TRUE MOTHERS (TIFF20) – Review by Alexandra Heller-Nicholas
Almost every review of Naomi Kawase’s delicate adoption drama True Mothers mentions at least in passing the sensory, haptic quality of Kawase’s film style, as much a part of her authorial signature as it is in her earlier films (2007’s The Mourning Forest in particular). But here, the emphasis on ‘feeling’ is harmonized perfectly as both a physical and emotional experience; the film is punctuated very consciously it seems by a steady stream of close up shots of hands, highlighting both their gestural capacity to communicate often complex feelings without words, but also of course to form a connection with another person through the act of touch.
Playing at 2020 Toronto International Film Festival, True Mothers is first and foremost a movie about feeling in every sense of the word. Adapted from Mizuki Tsujimura’s 2015 novel, it pits Satoko (Hiromi Nagasaku), the mother of an adored adopted son, in a complex relationship with the child’s young birth mother, Hikari (Aju Makita). Kawase spends an impressive amount of energy dividing her loyalties to each woman and their predicament equally; on one hand, we feel for Satoko and her husband who are unable to have their own child, and whose lives change for the best when they adopt their little boy. But at the same time, we are encouraged to feel just as much empathy for Hikari, heartbroken and pregnant at 14, growing up to be a woman who has serious second thoughts regarding her decision to adopt.

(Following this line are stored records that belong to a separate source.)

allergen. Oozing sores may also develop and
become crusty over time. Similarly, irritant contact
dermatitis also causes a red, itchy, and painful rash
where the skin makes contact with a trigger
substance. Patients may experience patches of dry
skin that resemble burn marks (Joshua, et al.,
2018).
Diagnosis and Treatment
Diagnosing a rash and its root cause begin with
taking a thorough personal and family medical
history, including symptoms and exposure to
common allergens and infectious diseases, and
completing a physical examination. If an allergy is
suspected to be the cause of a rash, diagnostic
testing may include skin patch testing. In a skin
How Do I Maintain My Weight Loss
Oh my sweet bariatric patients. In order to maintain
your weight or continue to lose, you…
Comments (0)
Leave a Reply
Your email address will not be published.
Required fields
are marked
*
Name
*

Bar an oft-cited and bewildering criminal side plot near the end of the film, True Mothers treads a very fine line between the two competing tensions between Satoko and Hikari, never allowing us to take sides. That objectivity is clear in the films very title, the plurality of the question very much a statement rather than a question: there are two mothers, both ‘true’ in their status as the child’s mother, regardless of biology.

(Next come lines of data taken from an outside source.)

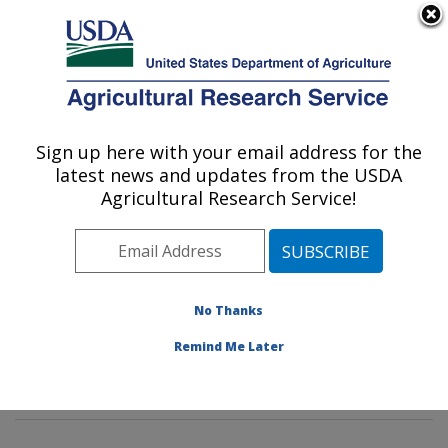
An official website of the United States government
Here's how you know
MENU
Agricultural Research Service
Sign up here with your email address for the
U.S. DEPARTMENT OF AGRICULTURE
latest news and updates from the USDA
Foodborne Toxin Detection and Prevention
Agricultural Research Service!
Research: Albany, CA
ARS Home
»
Pacific West Area
»
Albany, California
»
Western Regional Research Center
»
Foodborne Toxin
Detection and Prevention Research
»
Research
»
No Thanks
Publications at this Location
» Publications at this
Remind Me Later
Location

As hands touch faces, slam doors, twist awkwardly when held in a repressed lap, Kawase’s emphasis on the literal capacity for a multiple range of things hands can do mirrors through Yuta Tsukinaga and Naoki Sakakibara’s exquisite cinematography the multiple range of ways that we can touch and be touched. True Mothers is a sensitive, thoughtful exploration of a subject that far too often collapses into melodramatic pastiche.